-------- Source data

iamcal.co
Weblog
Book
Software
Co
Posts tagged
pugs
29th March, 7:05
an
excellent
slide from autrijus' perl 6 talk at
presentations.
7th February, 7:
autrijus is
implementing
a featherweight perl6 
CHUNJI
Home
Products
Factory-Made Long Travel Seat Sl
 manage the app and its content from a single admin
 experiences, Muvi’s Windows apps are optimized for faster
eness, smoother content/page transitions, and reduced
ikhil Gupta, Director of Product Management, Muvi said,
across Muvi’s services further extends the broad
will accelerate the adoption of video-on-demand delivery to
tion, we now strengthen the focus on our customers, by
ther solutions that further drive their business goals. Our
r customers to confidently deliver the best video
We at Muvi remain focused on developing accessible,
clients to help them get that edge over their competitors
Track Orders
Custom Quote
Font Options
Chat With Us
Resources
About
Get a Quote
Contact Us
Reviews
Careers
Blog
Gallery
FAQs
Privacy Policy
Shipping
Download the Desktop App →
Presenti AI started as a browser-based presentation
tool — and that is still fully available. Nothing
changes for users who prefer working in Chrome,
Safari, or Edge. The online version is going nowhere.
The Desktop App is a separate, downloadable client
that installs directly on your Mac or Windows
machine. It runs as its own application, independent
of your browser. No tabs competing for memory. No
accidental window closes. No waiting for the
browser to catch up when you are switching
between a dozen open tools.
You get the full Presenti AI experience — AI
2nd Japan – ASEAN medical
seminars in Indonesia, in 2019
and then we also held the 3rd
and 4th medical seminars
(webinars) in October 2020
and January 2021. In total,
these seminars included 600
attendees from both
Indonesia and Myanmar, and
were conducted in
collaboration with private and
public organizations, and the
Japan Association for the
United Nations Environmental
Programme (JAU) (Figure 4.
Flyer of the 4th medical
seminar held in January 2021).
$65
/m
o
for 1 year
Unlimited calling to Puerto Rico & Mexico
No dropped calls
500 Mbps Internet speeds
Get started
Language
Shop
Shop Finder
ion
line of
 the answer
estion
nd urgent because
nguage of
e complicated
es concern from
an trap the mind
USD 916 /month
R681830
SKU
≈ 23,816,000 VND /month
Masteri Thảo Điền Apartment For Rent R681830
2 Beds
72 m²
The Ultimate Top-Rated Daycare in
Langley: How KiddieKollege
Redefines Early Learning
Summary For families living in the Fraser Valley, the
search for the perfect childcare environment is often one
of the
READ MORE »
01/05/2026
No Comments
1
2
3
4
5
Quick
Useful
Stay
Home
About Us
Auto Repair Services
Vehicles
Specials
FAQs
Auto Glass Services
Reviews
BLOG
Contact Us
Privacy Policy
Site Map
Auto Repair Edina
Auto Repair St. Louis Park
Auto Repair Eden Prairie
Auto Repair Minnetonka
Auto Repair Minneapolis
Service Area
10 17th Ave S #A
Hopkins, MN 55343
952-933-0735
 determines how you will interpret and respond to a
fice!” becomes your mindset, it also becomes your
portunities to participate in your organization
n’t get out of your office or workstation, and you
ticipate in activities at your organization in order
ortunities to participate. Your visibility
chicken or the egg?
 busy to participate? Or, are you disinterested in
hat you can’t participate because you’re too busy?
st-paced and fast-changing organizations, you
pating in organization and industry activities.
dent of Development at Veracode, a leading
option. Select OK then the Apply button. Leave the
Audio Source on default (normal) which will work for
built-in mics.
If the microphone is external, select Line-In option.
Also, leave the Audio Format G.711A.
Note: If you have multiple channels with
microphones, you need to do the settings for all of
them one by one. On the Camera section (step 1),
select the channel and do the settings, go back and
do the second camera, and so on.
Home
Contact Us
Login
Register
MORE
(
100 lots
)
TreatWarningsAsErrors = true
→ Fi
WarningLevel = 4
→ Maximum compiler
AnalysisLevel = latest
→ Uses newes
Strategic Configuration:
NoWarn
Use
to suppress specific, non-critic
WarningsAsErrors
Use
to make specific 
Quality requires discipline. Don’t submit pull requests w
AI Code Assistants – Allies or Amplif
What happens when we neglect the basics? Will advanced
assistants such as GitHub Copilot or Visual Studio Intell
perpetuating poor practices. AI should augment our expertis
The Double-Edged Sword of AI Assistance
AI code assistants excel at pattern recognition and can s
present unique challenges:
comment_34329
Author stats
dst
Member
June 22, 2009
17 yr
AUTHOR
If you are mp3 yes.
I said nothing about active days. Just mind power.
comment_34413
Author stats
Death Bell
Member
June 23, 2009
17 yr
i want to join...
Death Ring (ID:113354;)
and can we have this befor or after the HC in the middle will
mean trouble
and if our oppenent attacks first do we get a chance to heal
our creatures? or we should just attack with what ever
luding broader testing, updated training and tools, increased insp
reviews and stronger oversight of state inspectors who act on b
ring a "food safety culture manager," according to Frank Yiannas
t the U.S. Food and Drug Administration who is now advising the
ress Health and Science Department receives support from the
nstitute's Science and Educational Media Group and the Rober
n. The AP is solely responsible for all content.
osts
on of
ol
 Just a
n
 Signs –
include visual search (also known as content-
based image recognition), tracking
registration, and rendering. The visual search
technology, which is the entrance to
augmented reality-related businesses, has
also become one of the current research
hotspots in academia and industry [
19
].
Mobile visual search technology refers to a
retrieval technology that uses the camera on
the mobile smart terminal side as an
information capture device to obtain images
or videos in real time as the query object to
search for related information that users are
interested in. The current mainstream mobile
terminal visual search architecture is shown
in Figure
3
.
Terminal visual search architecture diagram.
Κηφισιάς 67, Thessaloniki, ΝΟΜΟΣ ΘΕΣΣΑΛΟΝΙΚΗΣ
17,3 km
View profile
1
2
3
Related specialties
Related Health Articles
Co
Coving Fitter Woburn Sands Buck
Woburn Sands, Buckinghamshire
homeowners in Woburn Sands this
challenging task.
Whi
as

----------------

Problem » Within the listing above, locate the line containing "r customers to" and the line containing "500 Mbps Internet speeds". Reproduce those two lines and all lines between them exactly, with nothing added.

Completed task »
r customers to confidently deliver the best video
We at Muvi remain focused on developing accessible,
clients to help them get that edge over their competitors
Track Orders
Custom Quote
Font Options
Chat With Us
Resources
About
Get a Quote
Contact Us
Reviews
Careers
Blog
Gallery
FAQs
Privacy Policy
Shipping
Download the Desktop App →
Presenti AI started as a browser-based presentation
tool — and that is still fully available. Nothing
changes for users who prefer working in Chrome,
Safari, or Edge. The online version is going nowhere.
The Desktop App is a separate, downloadable client
that installs directly on your Mac or Windows
machine. It runs as its own application, independent
of your browser. No tabs competing for memory. No
accidental window closes. No waiting for the
browser to catch up when you are switching
between a dozen open tools.
You get the full Presenti AI experience — AI
2nd Japan – ASEAN medical
seminars in Indonesia, in 2019
and then we also held the 3rd
and 4th medical seminars
(webinars) in October 2020
and January 2021. In total,
these seminars included 600
attendees from both
Indonesia and Myanmar, and
were conducted in
collaboration with private and
public organizations, and the
Japan Association for the
United Nations Environmental
Programme (JAU) (Figure 4.
Flyer of the 4th medical
seminar held in January 2021).
$65
/m
o
for 1 year
Unlimited calling to Puerto Rico & Mexico
No dropped calls
500 Mbps Internet speeds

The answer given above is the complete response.